Jahrzehntelang blieb er ortstreu. Doch nun hat sich der größte und älteste Eisberg der Erde aus dem nächsten Hindernis befreit und driftet durch das Südpolarmeer.
Eine weiße Eiswand ragt aus dem blauen Südpolarmeer, in dem ein viel kleinerer Eisberg zusätzlich schwimmt.
Eine weiße Wand ragt aus dem Südpolarmeer: Sie gehört zu Rieseneisberg A23a.

Mehr als 30 Jahre lang blieb A23a, der größte und älteste Eisberg der Erde, ortstreu in seiner Position, nachdem er sich 1986 vom antarktischen Filchner-Eisschelf losgerissen hatte. Schon nach kurzer Reise blieb er auf dem Meeresboden der Weddell-See hängen, bis es ab 2020 langsam weiter nordwärts ging. 2024 geriet der eine Billion Tonnen schwere und bis zu 400 Meter mächtige Koloss jedoch in das nächste Hindernis, das ihn monatelang um sich selbst kreisen ließ. Nach Angaben des British Antarctic Survey bewegt sich der Eisberg inzwischen jedoch wieder weiter nach Norden durch das Südpolarmeer.

Grund für die zwischenzeitliche »Pause« war in eine so genannte Taylor-Säule, die den Eisberg eingefangen hatte. Dabei handelt sich um einen Strömungseffekt, der sich rund um Erhebungen am Meeresgrund bildet und in den 1920er Jahren vom britischen Physiker Geoffrey Ingram Taylor entdeckt wurde: Treffen Wasserströmungen unter bestimmten Umständen auf ein Hindernis, teilen sie sich und lösen die Entstehung einer Art Zylinder aus, der das Wasser gegen den Uhrzeigersinn um die Erhebung rotieren lässt. Innerhalb von je 24 Tagen bewegte sich der 4000 Quadratkilometer große A23a einmal um sich selbst.

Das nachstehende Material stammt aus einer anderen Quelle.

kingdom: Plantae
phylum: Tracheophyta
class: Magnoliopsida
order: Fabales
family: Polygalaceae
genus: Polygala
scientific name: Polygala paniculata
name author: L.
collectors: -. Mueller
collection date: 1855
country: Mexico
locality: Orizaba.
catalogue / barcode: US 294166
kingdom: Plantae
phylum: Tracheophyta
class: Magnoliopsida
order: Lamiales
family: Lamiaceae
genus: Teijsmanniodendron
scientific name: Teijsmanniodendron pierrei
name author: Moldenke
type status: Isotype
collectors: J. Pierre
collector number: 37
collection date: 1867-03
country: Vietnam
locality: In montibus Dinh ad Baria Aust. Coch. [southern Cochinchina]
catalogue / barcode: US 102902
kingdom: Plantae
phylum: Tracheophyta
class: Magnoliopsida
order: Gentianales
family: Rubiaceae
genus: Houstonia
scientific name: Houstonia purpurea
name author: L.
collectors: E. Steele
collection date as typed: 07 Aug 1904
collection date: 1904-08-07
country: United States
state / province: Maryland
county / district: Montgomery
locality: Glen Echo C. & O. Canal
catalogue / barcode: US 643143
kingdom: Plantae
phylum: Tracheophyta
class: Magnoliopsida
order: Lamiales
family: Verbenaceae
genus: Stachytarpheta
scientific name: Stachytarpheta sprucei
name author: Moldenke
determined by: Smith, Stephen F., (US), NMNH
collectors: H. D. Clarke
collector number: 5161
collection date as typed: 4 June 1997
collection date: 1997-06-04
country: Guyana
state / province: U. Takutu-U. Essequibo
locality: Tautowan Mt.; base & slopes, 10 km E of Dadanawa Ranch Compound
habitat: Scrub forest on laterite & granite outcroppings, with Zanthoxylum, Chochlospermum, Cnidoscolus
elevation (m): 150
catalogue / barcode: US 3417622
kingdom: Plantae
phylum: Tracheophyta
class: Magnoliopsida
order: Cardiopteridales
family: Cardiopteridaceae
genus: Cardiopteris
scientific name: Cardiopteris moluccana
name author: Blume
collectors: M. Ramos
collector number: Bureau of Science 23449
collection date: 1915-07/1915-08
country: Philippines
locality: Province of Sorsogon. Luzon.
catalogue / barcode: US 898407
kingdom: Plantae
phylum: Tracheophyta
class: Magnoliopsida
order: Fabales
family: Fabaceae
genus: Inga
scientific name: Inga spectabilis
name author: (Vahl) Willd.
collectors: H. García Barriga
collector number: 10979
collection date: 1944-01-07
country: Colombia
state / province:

Irgendwann ist jedoch einmal genug: Meeresströmungen trieben den Eisberg langsam aus der Säule: Mit dem antarktischen Zirkumpolarstrom driftet er sehr wahrscheinlich in Richtung des britischen Überseeterritoriums South Georgia – die Insel ist bekannt als »Friedhof der Eisberge«, weil dort so oft teils gigantische Eisberge stranden.

Wie oft Taylor-Säulen entstehen, ist so wenig bekannt wie die Anzahl der Eisberge, die darin eingefangen werden. Ob die Reise von A23a ab sofort störungsfrei verläuft, lässt sich ebenso wenig vorhersagen. Klar ist jedoch, dass der Eisgigant irgendwann vergeht, weil er in wärmere und stürmischere Gewässer gelangt, die ihm zunehmend zusetzen werden. Der ebenfalls sehr große Eisberg A-68 fand sein Ende auf diesem speziellen Friedhof der Eisberge vor South Georgia, wo ihn Gezeiten, Wind und Wellen rasch in kleinere Einheiten zerlegten, die zum Teil noch an der Insel vorbeidrifteten.